Роберта обескуражило, что новый интерьер мне не понравился.
– О чем ты только думал? – спрашивала я.
– Я не думаю, – твердил он. – Я чувствую.
Роберт был добр со мной, но я сознавала: мыслями он где-то далеко. К его несловоохотливости я привыкла, но безмолвие под грузом мрачных мыслей было мне внове. Роберта что-то тяготило, причем не финансовые проблемы, что-то другое. Со мной он был неизменно ласков, но чувствовалось: его что-то гложет. Днем он спал, ночами напролет работал. Проснусь и вижу: он уставился на фигуры работы Микеланджело, висящие в ряд на стене. По мне, лучше уж ссора, чем молчание. Но Роберт был устроен иначе. Я потеряла ключ к загадкам его настроений. И лишь одно подметила: теперь ночи тянулись без музыки.
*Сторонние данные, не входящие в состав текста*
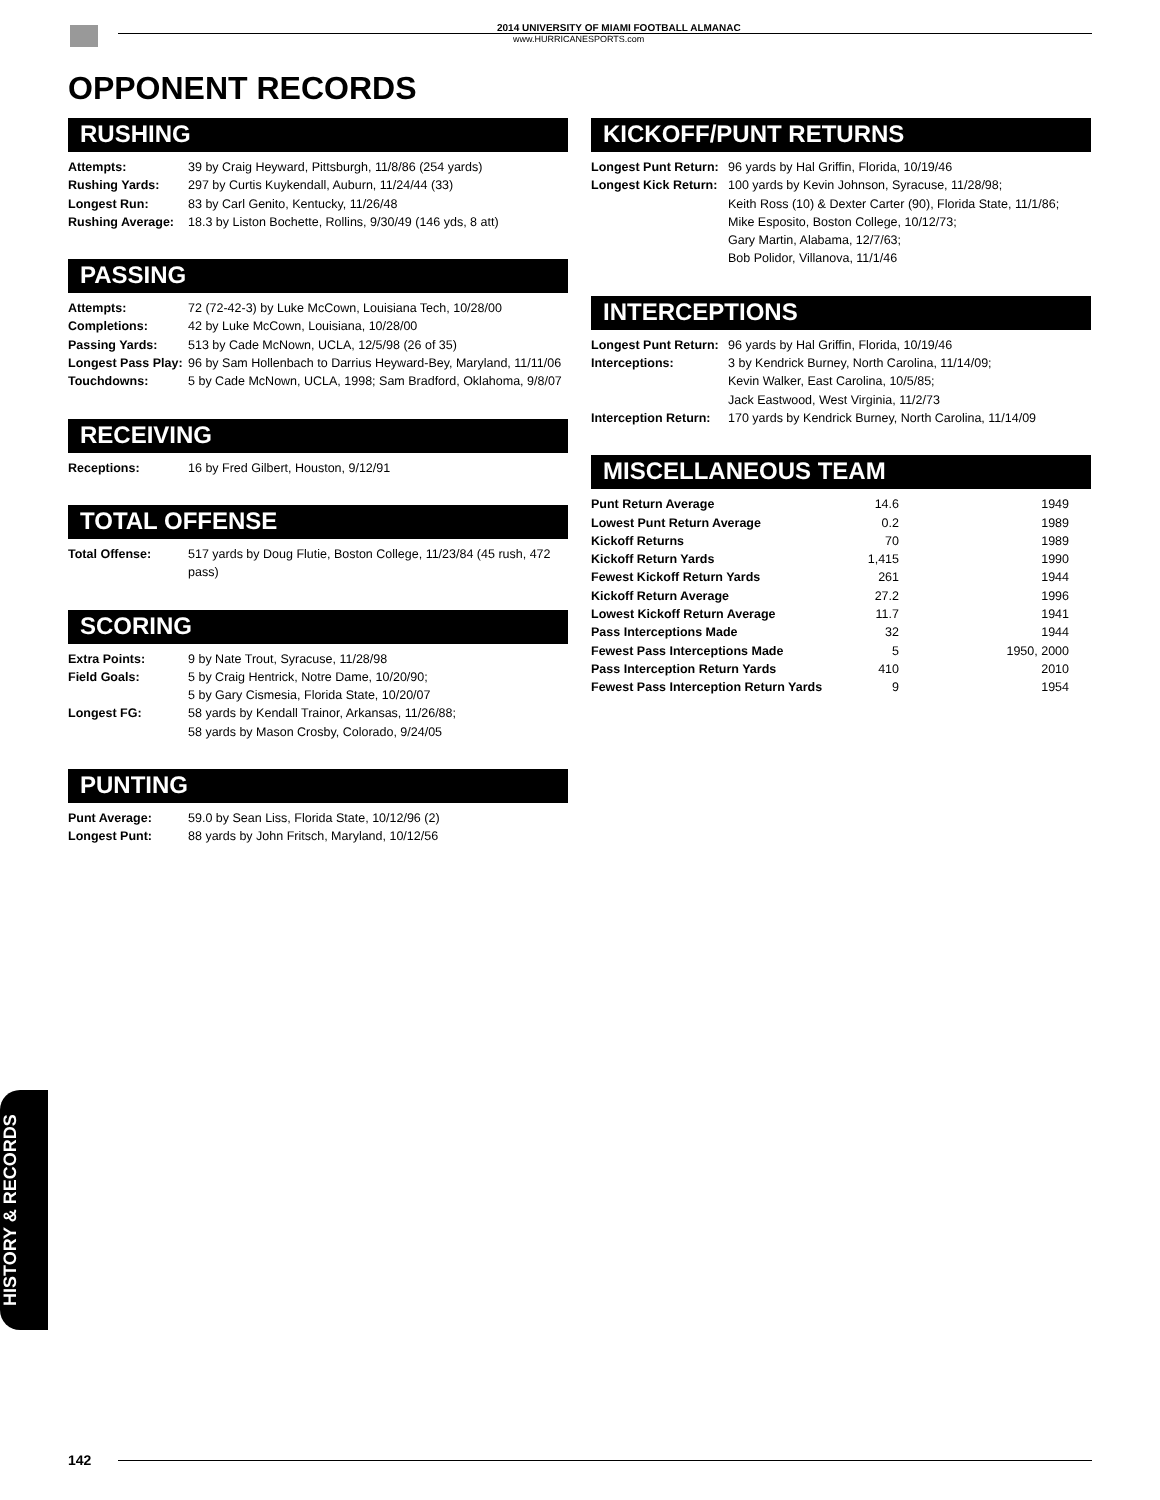2014 UNIVERSITY OF MIAMI FOOTBALL ALMANAC
www.HURRICANESPORTS.com
OPPONENT RECORDS
RUSHING
| Attempts: | 39 by Craig Heyward, Pittsburgh, 11/8/86 (254 yards) |
| Rushing Yards: | 297 by Curtis Kuykendall, Auburn, 11/24/44 (33) |
| Longest Run: | 83 by Carl Genito, Kentucky, 11/26/48 |
| Rushing Average: | 18.3 by Liston Bochette, Rollins, 9/30/49 (146 yds, 8 att) |
PASSING
| Attempts: | 72 (72-42-3) by Luke McCown, Louisiana Tech, 10/28/00 |
| Completions: | 42 by Luke McCown, Louisiana, 10/28/00 |
| Passing Yards: | 513 by Cade McNown, UCLA, 12/5/98 (26 of 35) |
| Longest Pass Play: | 96 by Sam Hollenbach to Darrius Heyward-Bey, Maryland, 11/11/06 |
| Touchdowns: | 5 by Cade McNown, UCLA, 1998; Sam Bradford, Oklahoma, 9/8/07 |
RECEIVING
| Receptions: | 16 by Fred Gilbert, Houston, 9/12/91 |
TOTAL OFFENSE
| Total Offense: | 517 yards by Doug Flutie, Boston College, 11/23/84 (45 rush, 472 pass) |
SCORING
| Extra Points: | 9 by Nate Trout, Syracuse, 11/28/98 |
| Field Goals: | 5 by Craig Hentrick, Notre Dame, 10/20/90; 5 by Gary Cismesia, Florida State, 10/20/07 |
| Longest FG: | 58 yards by Kendall Trainor, Arkansas, 11/26/88; 58 yards by Mason Crosby, Colorado, 9/24/05 |
PUNTING
| Punt Average: | 59.0 by Sean Liss, Florida State, 10/12/96 (2) |
| Longest Punt: | 88 yards by John Fritsch, Maryland, 10/12/56 |
KICKOFF/PUNT RETURNS
| Longest Punt Return: | 96 yards by Hal Griffin, Florida, 10/19/46 |
| Longest Kick Return: | 100 yards by Kevin Johnson, Syracuse, 11/28/98; Keith Ross (10) & Dexter Carter (90), Florida State, 11/1/86; Mike Esposito, Boston College, 10/12/73; Gary Martin, Alabama, 12/7/63; Bob Polidor, Villanova, 11/1/46 |
INTERCEPTIONS
| Longest Punt Return: | 96 yards by Hal Griffin, Florida, 10/19/46 |
| Interceptions: | 3 by Kendrick Burney, North Carolina, 11/14/09; Kevin Walker, East Carolina, 10/5/85; Jack Eastwood, West Virginia, 11/2/73 |
| Interception Return: | 170 yards by Kendrick Burney, North Carolina, 11/14/09 |
MISCELLANEOUS TEAM
| Punt Return Average | 14.6 | 1949 |
| Lowest Punt Return Average | 0.2 | 1989 |
| Kickoff Returns | 70 | 1989 |
| Kickoff Return Yards | 1,415 | 1990 |
| Fewest Kickoff Return Yards | 261 | 1944 |
| Kickoff Return Average | 27.2 | 1996 |
| Lowest Kickoff Return Average | 11.7 | 1941 |
| Pass Interceptions Made | 32 | 1944 |
| Fewest Pass Interceptions Made | 5 | 1950, 2000 |
| Pass Interception Return Yards | 410 | 2010 |
| Fewest Pass Interception Return Yards | 9 | 1954 |
HISTORY & RECORDS
142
Роберт словно отгородился от меня стеной, бродил из угла в угол, смотрел невидящими глазами, не завершал работ. На полу валялись, как мусор, незаконченные коллажи – композиции из цирковых уродцев, святых и матросов. Роберту было несвойственно бросать работу в таком состоянии. Я чувствовала, что не могу пробиться сквозь мрак стоического отчаяния, который его окутал.
Смятение нарастало: Роберта все меньше устраивали его собственные работы.
– Старые образы мне ничего не дают, – говорил он.
Как-то днем в воскресенье он взял паяльник и начал тыкать им между ног одной из мадонн. Сделав свое дело, спокойно пожал плечами.
– Просто блажь нашла, – пояснил он.
Наступил момент, когда эстетика Роберта сделалась столь всепоглощающей, что мне казалось: теперь он хозяйничает в нашем мире единолично. Я верила в Роберта, но он превратил наш дом в театр, который сам и спроектировал. Бархатный задник нашей сказки сменился пленкой-металлик и черным атласом. Белую шелковицу скрыла штора из частой сетки. Пока он спал, я мерила шагами комнату, отскакивая рикошетом от стен, точно голубка, заточенная в печальной коробке Джозефа Корнелла.
* * *
От наших бессловесных ночей я затосковала. С переменой погоды что-то переменилось и во мне. Я ощущала томление, любопытство и жизнерадостность, но, когда вечером я выходила из метро и шла домой по Холл-стрит, все эти чувства во мне словно бы гасли. Я стала чаще заглядывать по дороге к Дженет на Клинтон-стрит, но стоило засидеться там слишком долго, как Роберт, вопреки своей натуре, начинал дуться и ревновать.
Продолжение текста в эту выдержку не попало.